The Trump administration and every official from the White House down to the US-Mexican border have behaved shamelessly. They have been mean enough to impose the policy of separating parents and children of illegals and now, they are fatuuous and morally dead enough to create an act of brutal and sick perversion of law. And then the Kleptocrat waddles off to one of his own golf clubs and charges the public another several million to stay there a week, redefining the meaning of "working vacation."   -- wmh
 
8-3-18
Washington Post
Trump administration puts burden on ACLU to find deported parents separated from children 5:4
By Samantha Schmidt
https://www.washingtonpost.com/news/morning-mix/wp/2018/08/03/trump-admi...
The U.S. government has deported hundreds of migrant parents without their children in the aftermath of President Trump’s now-defunct family separation policy. But now administration officials are arguing that it’s the responsibility of the American Civil Liberties Union, not the federal government, to find those deported mothers and fathers.
Justice Department lawyers wrote in a court filing Thursday that the ACLU should use its “considerable resources,” its network of advocacy groups, and information from the government to locate parents removed to foreign countries. The Trump administration added, however, that the State Department has made contact with foreign governments to assist in facilitating family reunions.
In Thursday’s court filing, a joint status report requested by Judge Dana M. Sabraw of the U.S. District Court for the Southern District of California, both the Trump administration and the ACLU laid out their plans for the continued reunification of families. The report gives a sense of the complex challenges ahead for both U.S. officials and immigration lawyers in locating the parents who are no longer in the United States.
In the six weeks before President Trump reversed his “zero-tolerance” policy at the border, immigration officials removed more than 2,500 children from their parents and sent them to government shelters. Sabraw, a Republican appointee, ordered the government to return the children as quickly as possible, setting a deadline of late last month.
The administration has since reunited more than 1,800 children with their parents, but hundreds of children remain in government shelters because their parents have criminal records, their cases remain under review or their parents are outside the country. More than 450 mothers and fathers have been deported without their children.
ACLU lawyers pushed back against the Trump administration’s demands to find the deported parents, saying that they will do “whatever they can” but that the government must bear the ultimate burden.
“Not only was it the government’s unconstitutional separation practice that led to this crisis, but the United States Government has far more resources than any group of NGOs,” ACLU lawyers wrote in the court filing. “Plaintiffs therefore hope that the Government will take significant and prompt steps to find the parents on their own.”
The ACLU wrote that “there is no blueprint for finding deported parents,” who are scattered in various cities across Central America and who, in many cases, left behind minimal address information.
“It often takes a degree of detective work and investigation in order to track down the most up-to date contact information for deported individuals,” the ACLU wrote. “In addition, because deported parents may be hiding from persecutors, it is often not easy to track down exactly where they may be located.
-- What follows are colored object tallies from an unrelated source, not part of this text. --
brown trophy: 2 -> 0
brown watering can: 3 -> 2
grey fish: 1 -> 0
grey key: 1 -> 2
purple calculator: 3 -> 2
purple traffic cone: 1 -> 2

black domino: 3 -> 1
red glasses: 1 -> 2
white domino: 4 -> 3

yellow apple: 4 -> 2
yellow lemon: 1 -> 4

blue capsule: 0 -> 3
This means that every possible lead must be pursued.”
The government on Tuesday provided a list of available addresses, but much of this information was “not helpful,” the ACLU said. Some locations are listed as “In DHS Custody,” “failed to provide” or the addresses of detention centers in the United States.
About 120 deported parents, more than a quarter of the total number removed without their children, have no “potentially viable” addresses in the government’s database, the ACLU said. Even among the viable addresses, some include only a city name or are listed as “calle sin nombre,” or “street without a name.” In many parts of Central America, addresses are often listed not as street names and house numbers but as distances from landmarks, such as a local church.
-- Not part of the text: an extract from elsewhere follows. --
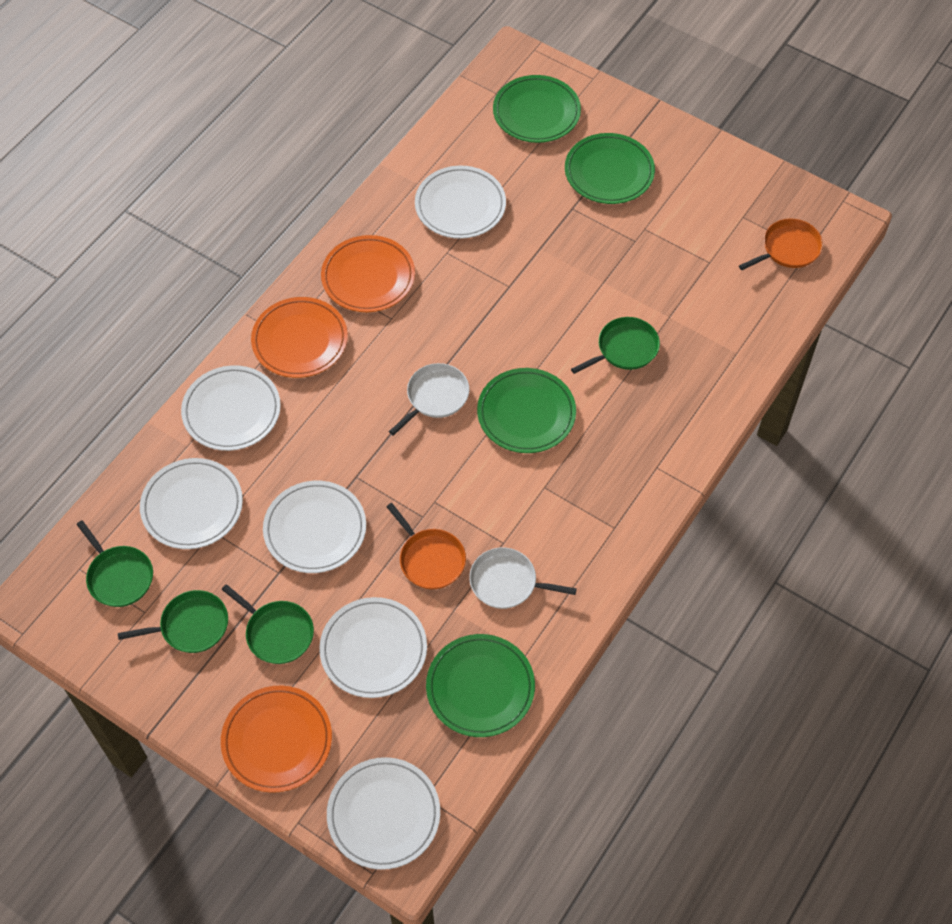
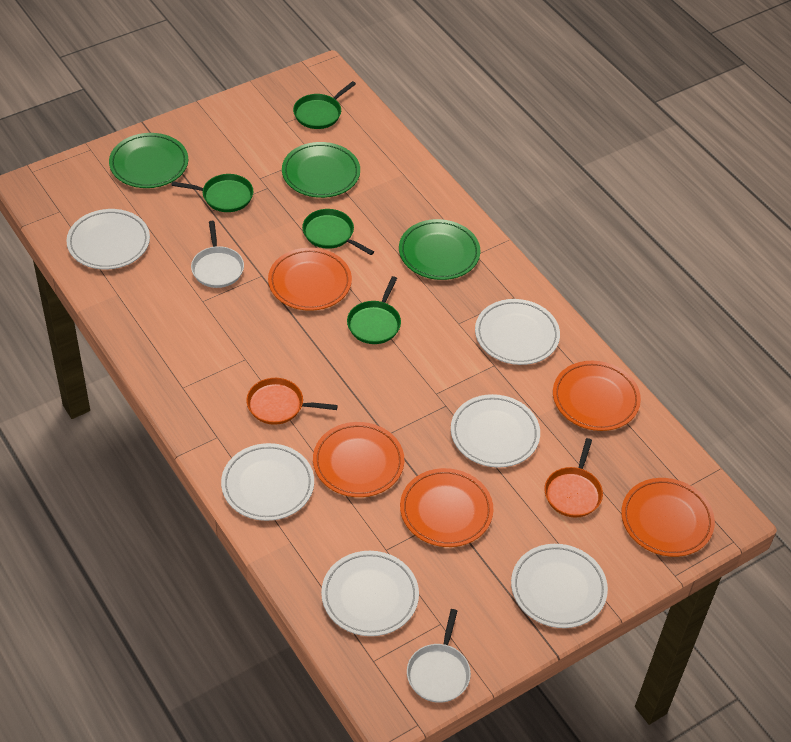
green plate: 4 -> 3
orange plate: 3 -> 5

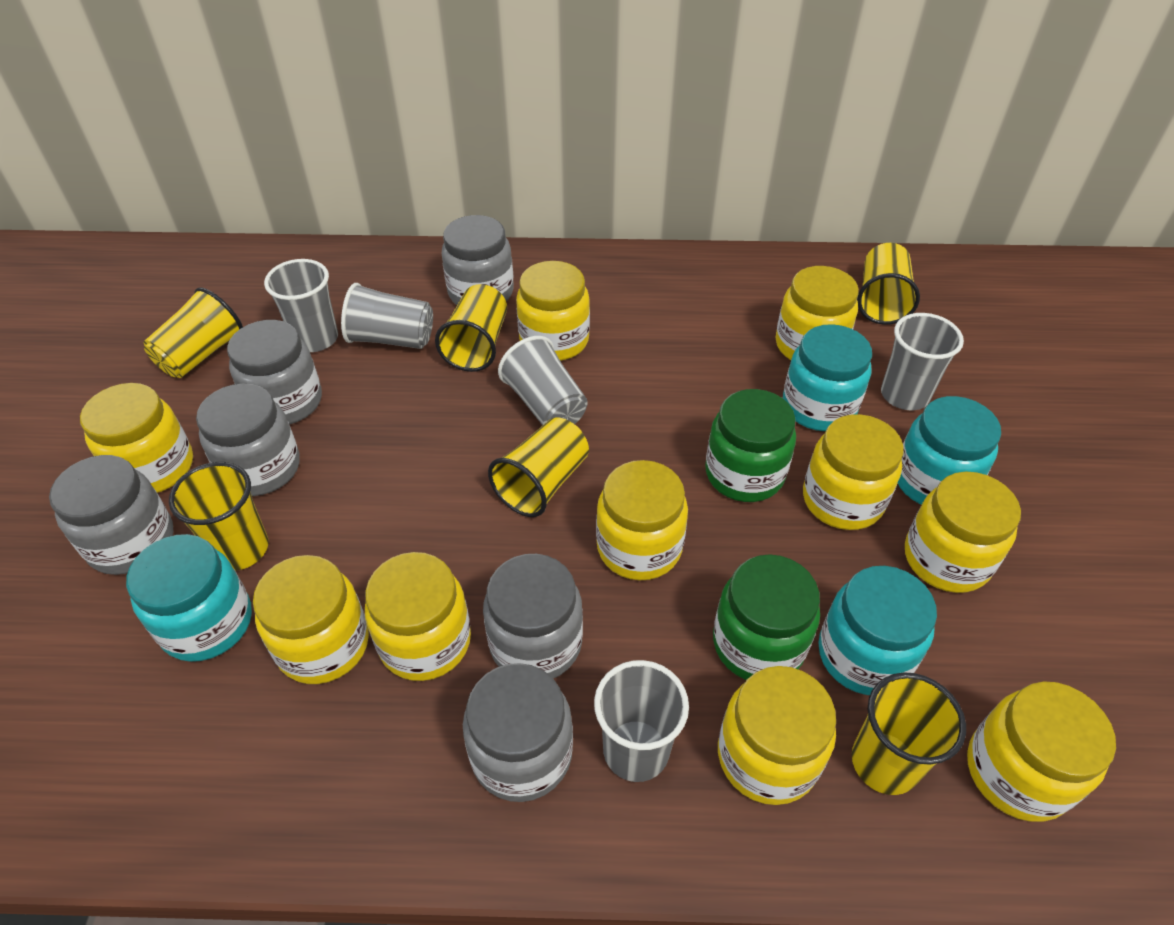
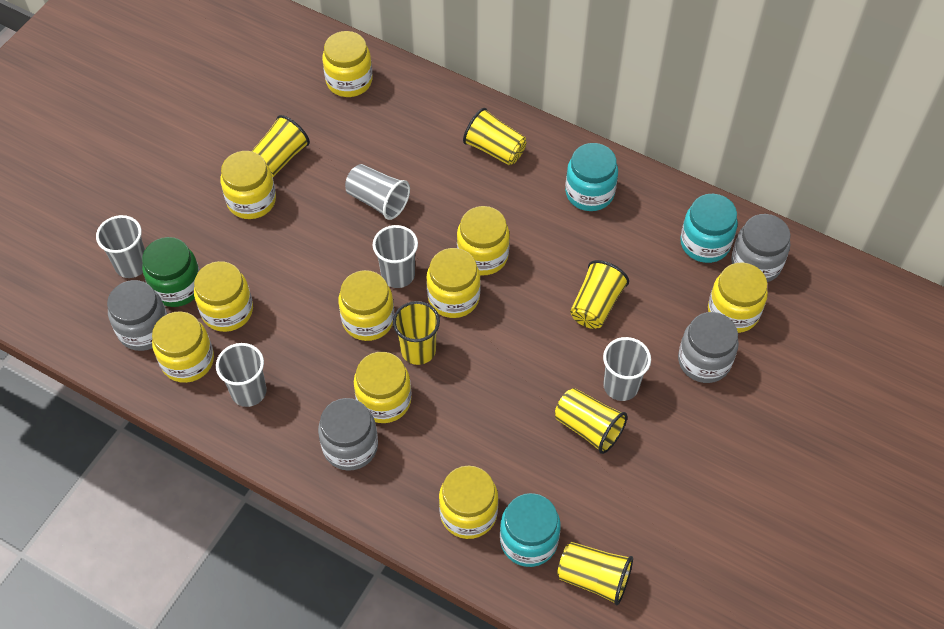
green jar: 2 -> 1
grey jar: 6 -> 4
turquoise jar: 4 -> 3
For these reasons, phone numbers are far more useful than addresses for making contact with deported parents, the ACLU said. It argued that the government has had access to possible phone numbers of some of the deported parents but failed to use the contact information ahead of deadlines assigned by Sabraw. ACLU lawyers asked the government for “as much information as possible, as quickly as possible.”
“As the Court is aware, the children with deported parents are suffering as much, if not more, than the children whose parents remained in the United States,” the ACLU wrote.
Once a parent is located, the government asked that the parent or his or her attorney provide written confirmation that the parent wants to reunite with his or her child, as opposed to waiving that right. Once a parent chooses to reunite with a child, the ACLU asked that the government reunite the family within seven days.
The ACLU lawyers also asked the government to arrange travel documents and pay for airfare to reunite children with their deported parents.
The two parties filed Thursday’s joint report ahead of a status conference with the federal judge on Friday afternoon.
Trump administration officials faced intense criticism from Democrats over the migrant family separations during a Senate testimony Tuesday. Some government officials pushed back, defending the rationale for the separation policy. One senior Immigration and Customs Enforcement official, Matthew Albence, likened family detention centers to “summer camp.”
But when Sen. Richard Blumenthal (D-Conn.) dared five Trump officials to say the zero-tolerance border strategy was a success, not one raised a hand.